Updated: Jul 12, 2022
From the Salem Statesman Journal
By Tom Chamberlain, Oregon AFL-CIO President, Guest Opinion
On Labor Day, we recognize and honor the achievements of America’s working people. In 2017, this annual celebration comes at a critical time for our nation. Collective action is on the rise yet so are the attacks on our pay, healthcare, retirement security, and rights on the job.
As we enjoy the fellowship of our loved ones at a barbecue or a final trip to the coast before summer’s end, it is important to reflect on the best ways working people can come together to build an economy that works for all of us.
The economy is not Wall Street or Congress, the economy is us. People. Workers. Communities. The economy is the readers of this newspaper, who wake up early to get to work to put food on the table and a roof overhead. The economy is the people who cannot be with their families on Labor Day because they must clock in and do their jobs.
Labor Day is a day for us to reflect on what happens when working people come together. In growing numbers, working people across the country are standing together to win the freedom to negotiate a fair return on our work so we can provide for our families. Because of our unity at the bargaining table and the ballot box, working people in 2016 won the largest pay increase in years. A strong majority of Americans have a positive view of unions. Working people are organizing, from traditional manufacturing to higher education to the digital economy.
Oregonians are no exception: In the past couple of years, we have seen a wide range of workers from every sector of our economy choose to stand together, to use power in numbers to negotiate for fair wages, decent benefits, and safe working conditions. From graduate workers at Portland State University to stagehands at the Oregon Shakespeare Festival in Ashland and in grocery stores across the state, Oregon’s working people are standing together in union.
At the same time, we also are standing up to the corporate-backed politicians who for decades have continued to take away the freedoms unions have won for all of us. Those freedoms include the right to overtime pay, the ability to take a sick kid to the doctor, and the right to work in the safest conditions possible.
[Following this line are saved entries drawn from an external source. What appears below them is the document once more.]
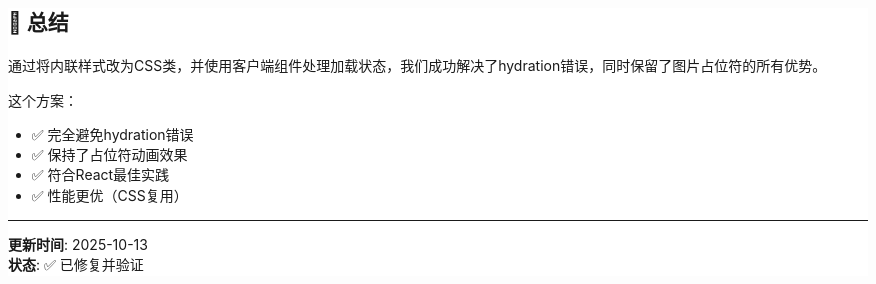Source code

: ## 🎉 总结

通过将内联样式改为CSS类，并使用客户端组件处理加载状态，我们成功解决了hydration错误，同时保留了图片占位符的所有优势。

这个方案：
- ✅ 完全避免hydration错误
- ✅ 保持了占位符动画效果
- ✅ 符合React最佳实践
- ✅ 性能更优（CSS复用）

---

**更新时间**: 2025-10-13  
**状态**: ✅ 已修复并验证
Whether it’s the expansion of misleading “Right to Work” laws, rollbacks on workplace safety, or the assault on our pay and benefits, it is critical that we continue to organize and mobilize around an agenda that protects all our rights – both at work and beyond. With echoes of Charlottesville still in our ears and labor’s historic allegiance to the fight for civil rights, the union movement is more committed today than ever before to being a strong voice for all workers.
This Labor Day, as we celebrate the contributions of working families, let’s also pledge to do the hard work of transforming our economy so every single American can work for a better life.